How did this happen?

There’s a simple, but uncomfortable, answer

Check out this picture. You’ll see a cracked iPhone screen and, if you look closely, a bandaged finger. If you’re able to read the Lemonade post on the screen, you’ll see the text to which I’m actually referring:

“Fact: 50% of us would rather have a broken bone than a broken phone. How did this happen?”

Well, firstly, that’s my phone and my bandaged finger in the photo – and both were broken at the time.

But in answer to the question ‘how did we reach a stage where we’d rather have a broken bone than a broken phone?’, the short answer is: we didn’t. Forget about the science of addiction and our obsession with phones, the reason why half the people responded that way is perhaps even more uncomfortable: they don’t understand themselves at all. Actually put in the situation – say, with someone pounding a large metal hammer on the desk and they have to choose between having their phone or their finger smashed – the vast majority would choose their phone.

My finger, complete with pin to hold the smashed pieces together, after I crushed it loading a bike trainer into the boot of my car. Not fun.

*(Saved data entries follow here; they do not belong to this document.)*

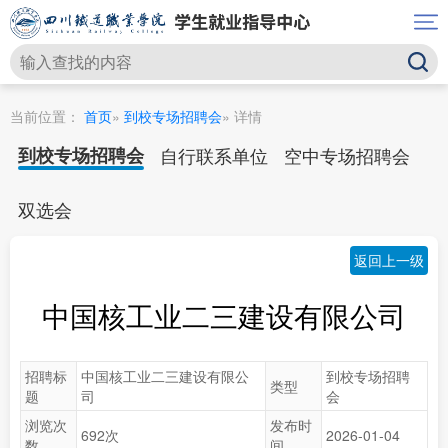
当前位置：
首页
»
到校专场招聘会
» 详情
到校专场招聘会
自行联系单位
空中专场招聘会
双选会
返回上一级
中国核工业二三建设有限公司
招聘标
中国核工业二三建设有限公
到校专场招聘
类型
题
司
会
浏览次
发布时
692次
2026-01-04
数
间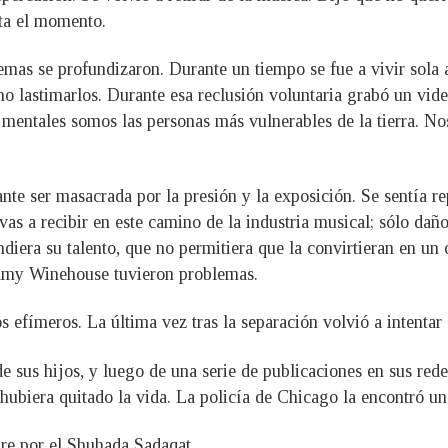
ta el momento.
lemas se profundizaron. Durante un tiempo se fue a vivir sola
 no lastimarlos. Durante esa reclusión voluntaria grabó un vid
mentales somos las personas más vulnerables de la tierra. N
te ser masacrada por la presión y la exposición. Se sentía repr
as a recibir en este camino de la industria musical; sólo daño
diera su talento, que no permitiera que la convirtieran en un
Amy Winehouse tuvieron problemas.
 efímeros. La última vez tras la separación volvió a intentar
 de sus hijos, y luego de una serie de publicaciones en sus red
hubiera quitado la vida. La policía de Chicago la encontró un
re por el Shuhada Sadaqat.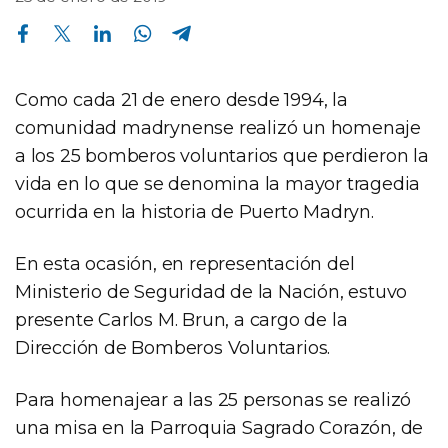
Compartir en Facebook
Compartir en Twitter
Compartir en Linkedin
Compartir en Whatsapp
Compartir en Telegram
Como cada 21 de enero desde 1994, la
comunidad madrynense realizó un homenaje
a los 25 bomberos voluntarios que perdieron la
vida en lo que se denomina la mayor tragedia
ocurrida en la historia de Puerto Madryn.
En esta ocasión, en representación del
Ministerio de Seguridad de la Nación, estuvo
presente Carlos M. Brun, a cargo de la
Dirección de Bomberos Voluntarios.
Para homenajear a las 25 personas se realizó
una misa en la Parroquia Sagrado Corazón, de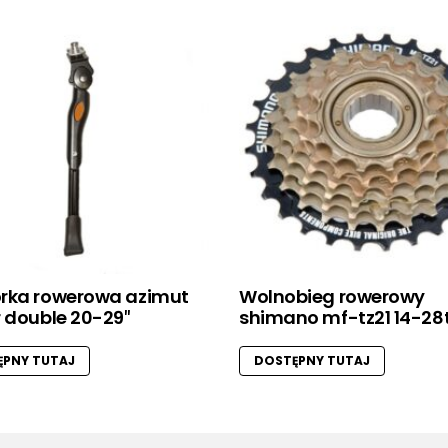
rka rowerowa azimut
Wolnobieg rowerowy
 double 20-29″
shimano mf-tz21 14-28t
PNY TUTAJ
DOSTĘPNY TUTAJ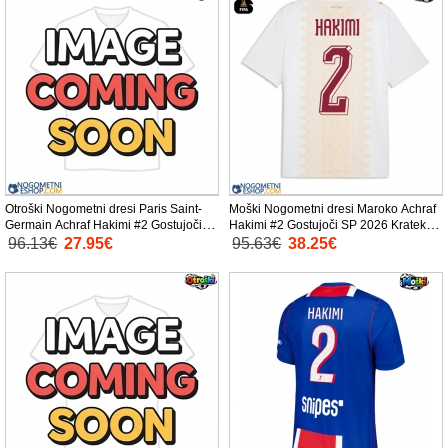
Otroški Nogometni dresi Paris Saint-
Moški Nogometni dresi Maroko Achraf
Germain Achraf Hakimi #2 Gostujoči
Hakimi #2 Gostujoči SP 2026 Kratek
2026-27 Kratek Rokav (+ Kratke hlače)
Rokav
96.13€
27.95€
95.63€
38.25€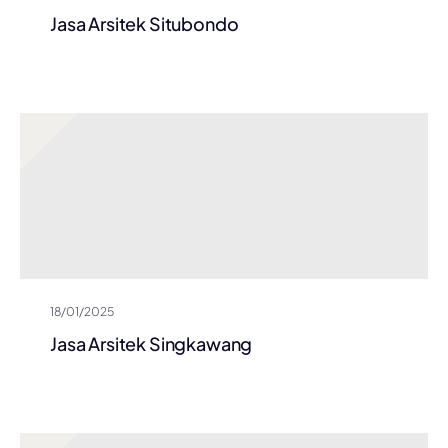
Jasa Arsitek Situbondo
18/01/2025
Jasa Arsitek Singkawang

In fact, when asked to predict their own behaviour, people regularly get it wrong; they consider themselves more rational than they are in reality, more altruistic, more disciplined… you name it. It’s no wonder people often don’t reach their goals – whether they are to lose weight, get up earlier (no, really this time), or to save more money. When an enticement is put in front of them – a piece of cake, 10 mins of snooze time, or a great deal on a shirt – their emotional brain takes over and seeks instant gratification, and their rational self is unprepared to fight back.

Encouraging greater self-awareness and self-discipline will help people to better understand and control their behaviour respectively – but is it enough? If people are often irrational and impulsive, why can’t we use this knowledge to help them rather than exploit them (as some companies do)?

The answer is: we can. And with Nudge, we’re about to. Watch this space … and sign up below to be amongst the first to know when we’re live.

(Oh, and for those wondering… I broke my finger and my phone in separate incidents, and I didn’t choose to break either of them. But if I did have to choose, I’d opt for the broken phone again any day of the week!)